Species of gastropod

Turbonilla hypolispa is a species of sea snail, a marine gastropod mollusk in the family Pyramidellidae, the pyrams and their allies.

==Description==
The broadly conic shell is yellowish-white. The 2½ whorls of the protoconch are very small. They form a rather elevated helicoid spire. Its axis is at right angles to that of the succeeding turns, in the first of which it is a little more than half immersed. The 11
whorls of the teleoconch are well rounded, and slightly shouldered at the summit. They are marked by very strong, sublamellar, protractive axial ribs, of which 14 occur upon the second and third, 16 upon the fourth to eighth, 18 upon the ninth and tenth, 20 upon the eleventh, 24 upon the twelfth, and 25 upon the penultimate turn. On the early whorls these ribs are very strong in the middle, bending suddenly toward the summit, which gives them a decidedly angulated appearance a little below their termination. On the last three whorls they are more closely crowded and less strongly developed. The intercostal spaces are about one and one-half times as wide as the ribs on the early whorls.

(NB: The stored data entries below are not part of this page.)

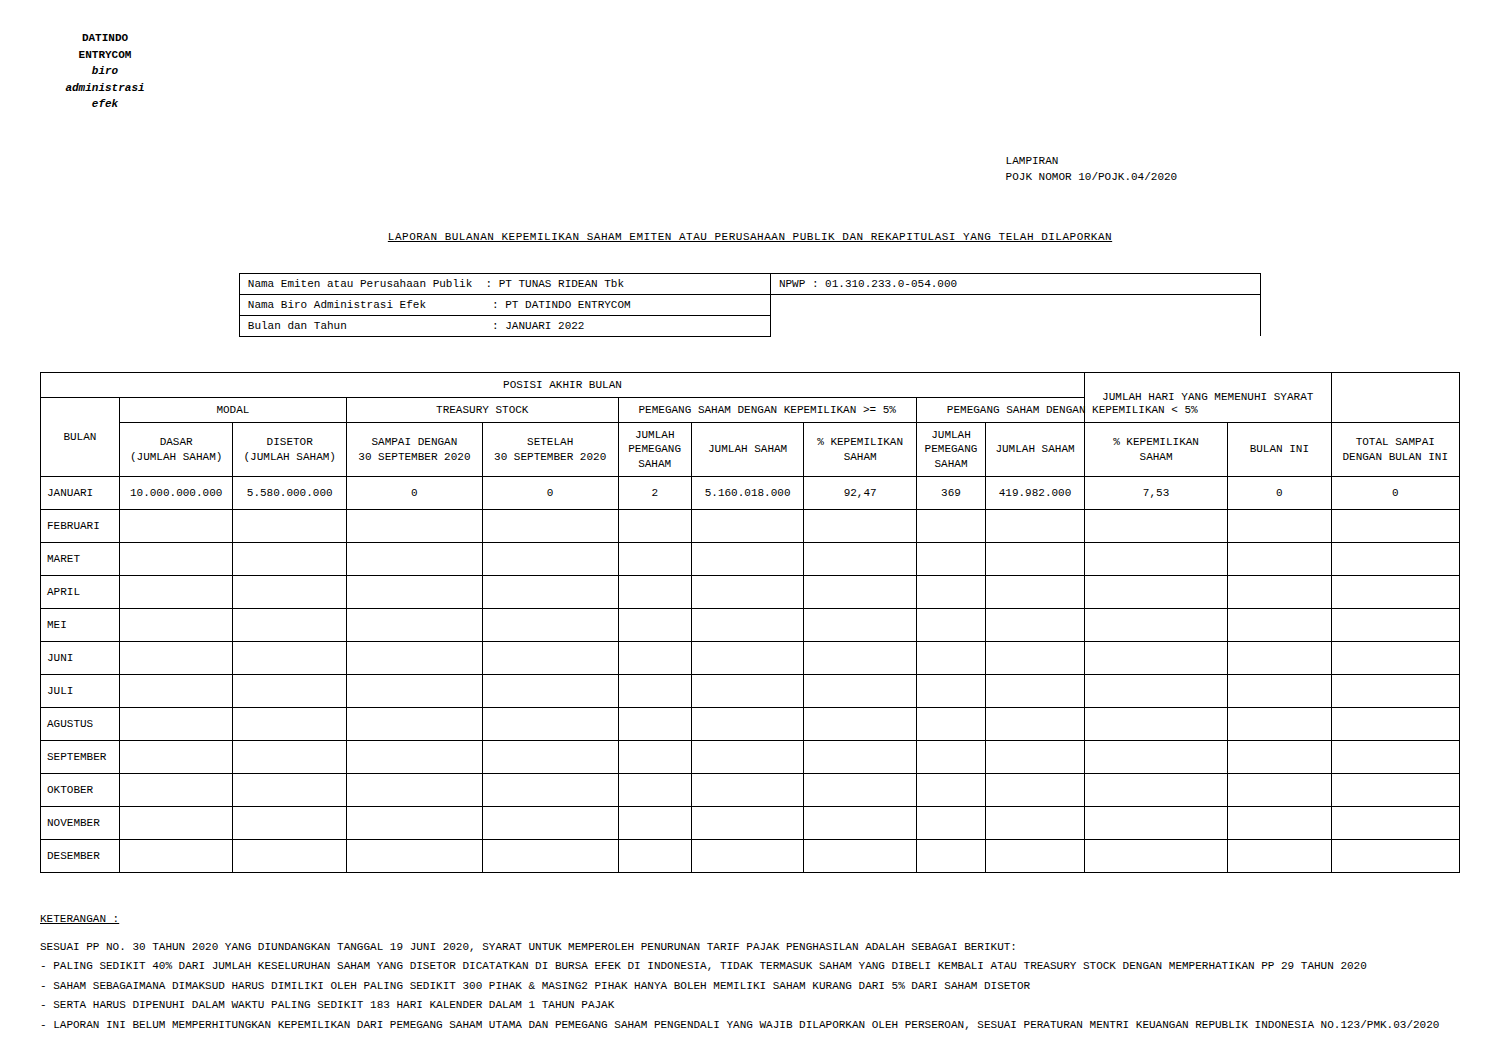DATINDO
ENTRYCOM
biro
administrasi
efek
LAMPIRAN
POJK NOMOR 10/POJK.04/2020
LAPORAN BULANAN KEPEMILIKAN SAHAM EMITEN ATAU PERUSAHAAN PUBLIK DAN REKAPITULASI YANG TELAH DILAPORKAN
| Nama Emiten atau Perusahaan Publik : PT TUNAS RIDEAN Tbk | NPWP : 01.310.233.0-054.000 |
| Nama Biro Administrasi Efek : PT DATINDO ENTRYCOM | |
| Bulan dan Tahun : JANUARI 2022 |
| POSISI AKHIR BULAN | JUMLAH HARI YANG MEMENUHI SYARAT |
| --- | --- |
| BULAN | MODAL | TREASURY STOCK | PEMEGANG SAHAM DENGAN KEPEMILIKAN >= 5% | PEMEGANG SAHAM DENGAN KEPEMILIKAN < 5% |
| DASAR (JUMLAH SAHAM) | DISETOR (JUMLAH SAHAM) | SAMPAI DENGAN 30 SEPTEMBER 2020 | SETELAH 30 SEPTEMBER 2020 | JUMLAH PEMEGANG SAHAM | JUMLAH SAHAM | % KEPEMILIKAN SAHAM | JUMLAH PEMEGANG SAHAM | JUMLAH SAHAM | % KEPEMILIKAN SAHAM | BULAN INI | TOTAL SAMPAI DENGAN BULAN INI |
| JANUARI | 10.000.000.000 | 5.580.000.000 | 0 | 0 | 2 | 5.160.018.000 | 92,47 | 369 | 419.982.000 | 7,53 | 0 | 0 |
| FEBRUARI | | | | | | | | | | | | |
| MARET | | | | | | | | | | | | |
| APRIL | | | | | | | | | | | | |
| MEI | | | | | | | | | | | | |
| JUNI | | | | | | | | | | | | |
| JULI | | | | | | | | | | | | |
| AGUSTUS | | | | | | | | | | | | |
| SEPTEMBER | | | | | | | | | | | | |
| OKTOBER | | | | | | | | | | | | |
| NOVEMBER | | | | | | | | | | | | |
| DESEMBER | | | | | | | | | | | | |
KETERANGAN :
SESUAI PP NO. 30 TAHUN 2020 YANG DIUNDANGKAN TANGGAL 19 JUNI 2020, SYARAT UNTUK MEMPEROLEH PENURUNAN TARIF PAJAK PENGHASILAN ADALAH SEBAGAI BERIKUT:
- PALING SEDIKIT 40% DARI JUMLAH KESELURUHAN SAHAM YANG DISETOR DICATATKAN DI BURSA EFEK DI INDONESIA, TIDAK TERMASUK SAHAM YANG DIBELI KEMBALI ATAU TREASURY STOCK DENGAN MEMPERHATIKAN PP 29 TAHUN 2020
- SAHAM SEBAGAIMANA DIMAKSUD HARUS DIMILIKI OLEH PALING SEDIKIT 300 PIHAK & MASING2 PIHAK HANYA BOLEH MEMILIKI SAHAM KURANG DARI 5% DARI SAHAM DISETOR
- SERTA HARUS DIPENUHI DALAM WAKTU PALING SEDIKIT 183 HARI KALENDER DALAM 1 TAHUN PAJAK
- LAPORAN INI BELUM MEMPERHITUNGKAN KEPEMILIKAN DARI PEMEGANG SAHAM UTAMA DAN PEMEGANG SAHAM PENGENDALI YANG WAJIB DILAPORKAN OLEH PERSEROAN, SESUAI PERATURAN MENTRI KEUANGAN REPUBLIK INDONESIA NO.123/PMK.03/2020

On the last three they are about equal to them, well impressed, and terminating a little above the sutures. The sutures are well marked. The periphery of the body whorl is slightly angulated. The base of the shell is short, and well rounded. The aperture is rhomboidal. The columella is slender, somewhat curved, and slightly reflected.

==Distribution==
The type species was found in the Pacific Ocean off San Diego, California.